‘Technology Is an Extension of Our Bodies’: Why David Cronenberg Made Video Art About His Own Death as His First NFT

The NFT is on sale now on the platform SuperRare.

David Cronenberg, The Death of David Cronenberg, still detail from NFT artwork, 2021. Courtesy of the artist and SuperRare.

Contemporary society’s overly intimate and probably irreversibly dysfunctional relationship with technology feels, in many ways, like a David Cronenberg film. Think of the violence-obsessed protagonist Max of Videodrome penetrating his fleshy TV screen, or the game designers in Existenz’s corporeal foray into virtual reality. The Canadian filmmaker’s decades-old plots eerily echo how society depends on machines today (albeit with a bit more gore).

“Prophecy has never been my intention, but I may have accidentally guessed some of our realities a few decades ago,” Cronenberg told Artnet News. “Artists are like insects, with more sensitives antennas than most people to pick up things around.”

Now, the director has extended his own relationship with the cyber realm with the release of his first NFT, titled The Death of David Cronenberg. The digital art-collecting platform SuperRare put the single-edition work up for sale yesterday, expecting it to achieve at least $100,000. But, a representative added, “there is really no telling, as it could end up selling for $500,000 or $5 million.” (Bidding, which currently stands at 16ETH, or $57,000, is open through September 21.)

Like his films, the new minute-long video encapsulates enigma and suspense within the body, in this case in the 78-year-old filmmaker’s very own. Donning a gray robe, Cronenberg faces his own dead self lying on a bed in a sterile attic.
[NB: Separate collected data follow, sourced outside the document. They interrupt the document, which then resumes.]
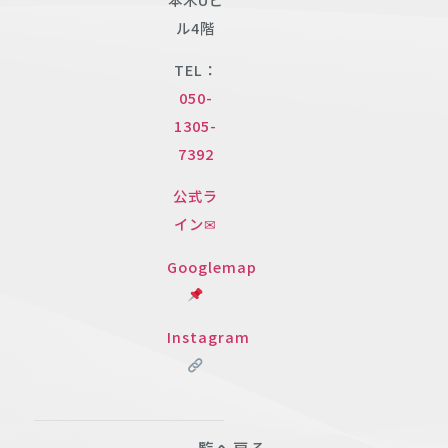
ル4階
TEL：
050-
1305-
7392
公式ラ
イン✉
Googlemap
Instagram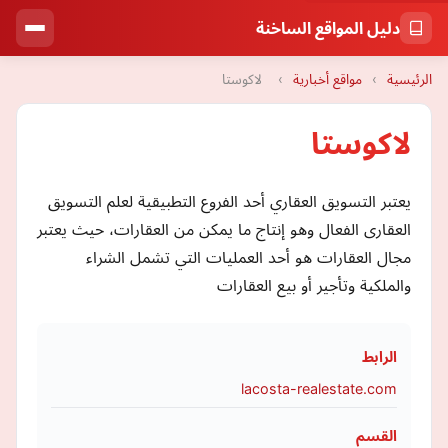
دليل المواقع الساخنة
الرئيسية
›
مواقع أخبارية
›
لاكوستا
لاكوستا
يعتبر التسويق العقاري أحد الفروع التطبيقية لعلم التسويق
العقارى الفعال وهو إنتاج ما يمكن من العقارات، حيث يعتبر
مجال العقارات هو أحد العمليات التي تشمل الشراء
والملكية وتأجير أو بيع العقارات
الرابط
lacosta-realestate.com
القسم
Baffled, he pauses for a second before crawling next to his demised reflection. 

David Cronenberg, The Death of David Cronenberg, still detail from NFT artwork, 2021. Courtesy of the
artist and SuperRare.

The doppelgänger is a silicone cast of the director’s face and body that was produced earlier this year for the Canadian T.V. series Slasher. The prop stood in for his character, a dying wealthy patriarch, “but the body resonated with me,” Cronenberg said. “I wanted to explore the relationship between me and him.” He received permission to borrow the prop, which came to the set wrapped in a garbage bag to avoid scaring the neighbors.

Cronenberg’s daughter Caitlin, who encouraged him the explore the world of NFTs, shot the film in her childhood bedroom using muted gray tones that match the lifeless prop’s ashy color. 

“I was observing the NFT trend, but it never occurred to me to participate,” Cronenberg said. He collects some art, particularly that of his friend and collaborator Stephen Lack, who starred in his 1981 hit Scanners. But his connection to contemporary art is more “congenial than obsessive,” the director explained. Bitcoins, however, fascinate him for how they draw attention to the fundamentally abstract quality of money. “Many overlook this aspect of Bitcoins but it projects something critical about human nature: Money, which is people’s invention, is eventually a form of technology.” 

Technology has been a part of the director’s DNA since he grew up in Toronto in the 1950s, with a “gadget freak father who made stereo sound equipment and calculators.” Perhaps more than any other filmmaker of his time, Cronenberg has continuously explored the bodily essence of machines, as well as humans’ curiosities for the bionic—all while the realities of the cyber realm kept catching up with his cinematic vision.

“Technology is an extension of our bodies,” he said. “For me, it has always been an expression of human will and creativity—and the body is in its center.” He looks to technology for insight on the human condition, “which is eventually the subject of all art.”  

Making an NFT gave Cronenberg a break from the arduous process of directing long feature films. Just a few weeks ago, he wrapped his latest, Crimes of the Future, in Athens with a cast that includes Kristen Stewart, Viggo Mortensen, and Léa Seydoux. Shooting for the NFT, on the other hand, was a cozy family affair with his daughter on the third floor of his Toronto house. And premiering it didn’t require trips to film festivals in Cannes or Utah—the release on SuperRare’s website was the quickest in his five-decade career. 

“This easy access of the digital realm is an aspect I’d like to take advantage of,” he said.

After losing his wife of more than four decades in the same house just four years ago, Cronenberg wanted to revisit the subject of death, this time through his own likeness. “One of many feelings of her passing was that a part of me had also died—the feeling was visceral,” he said. 

The silicone doppelgänger is no longer with Cronenberg today, but its makers have gone on to create a series of prosthetics for his upcoming film. “This one will be less about technology, but more body-centric and physical,” he hinted about the science-fiction thriller. “I will let you make the connection.”